Butler was the first recovered patient to give plasma at the center in an effort to treat ill COVID-19 patients with antibodies produced by those who have recovered.
All convalescent plasma donations will initially be supplied to Canadian physicians caring for patients with COVID-19, in partnership with Health Canada.
The thought is that by infusing this plasma into patients who are facing severe cases of COVID-19, their immune system may more effectively be able to fight the virus.
The 63-year-old Ladner resident is among the first Canadians to donate blood plasma in a national clinical trial to see if transfusions of the liquid component of blood from recovered patients can shorten the course and reduce the severity of the illness that has swept the world.
"They answered a lot of my questions", Jett said of the staff who remained in the room while the plasma donation occurred. Those agencies will collect and process donor plasma for the trial. "People delivered stuff, every day, all day, we had the things we needed, it was such a blessing". Well-designed clinical trials, like CONCOR, will help provide the necessary information about whether this is a safe and effective treatment option for patients.

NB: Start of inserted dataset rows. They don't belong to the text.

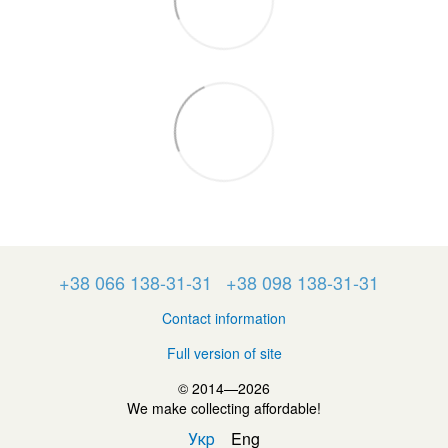
+38 066 138-31-31
+38 098 138-31-31
Contact information
Full version of site
© 2014—2026
We make collecting affordable!
Укр
Eng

Because plasma donation takes longer than blood donation, convalescent plasma donors will be compensated for their time during donation. It is derived from patients who have already contracted the virus, developed antibodies against it and are no longer infected.
The Sindh government has allowed three hospitals to make experimental use of COVID-19 convalescent plasma for passive immunization therapy.
Manu Shankar-Hari, a critical care consultant at Guy's and St Thomas' NHS foundation trust who is co-leading the trial with experts from NHS Blood and Transplant and the University of Cambridge, said: "As a new disease, there are no proven drugs to treat critically ill patients with Covid-19".
The FDA has also stressed that research into antibody therapy's effectiveness in COVID-19 patients is in its earliest stages. A mid-March surge in donations combined with suspension of non-emergency surgeries created a temporary surplus of donated blood, Prijatel said.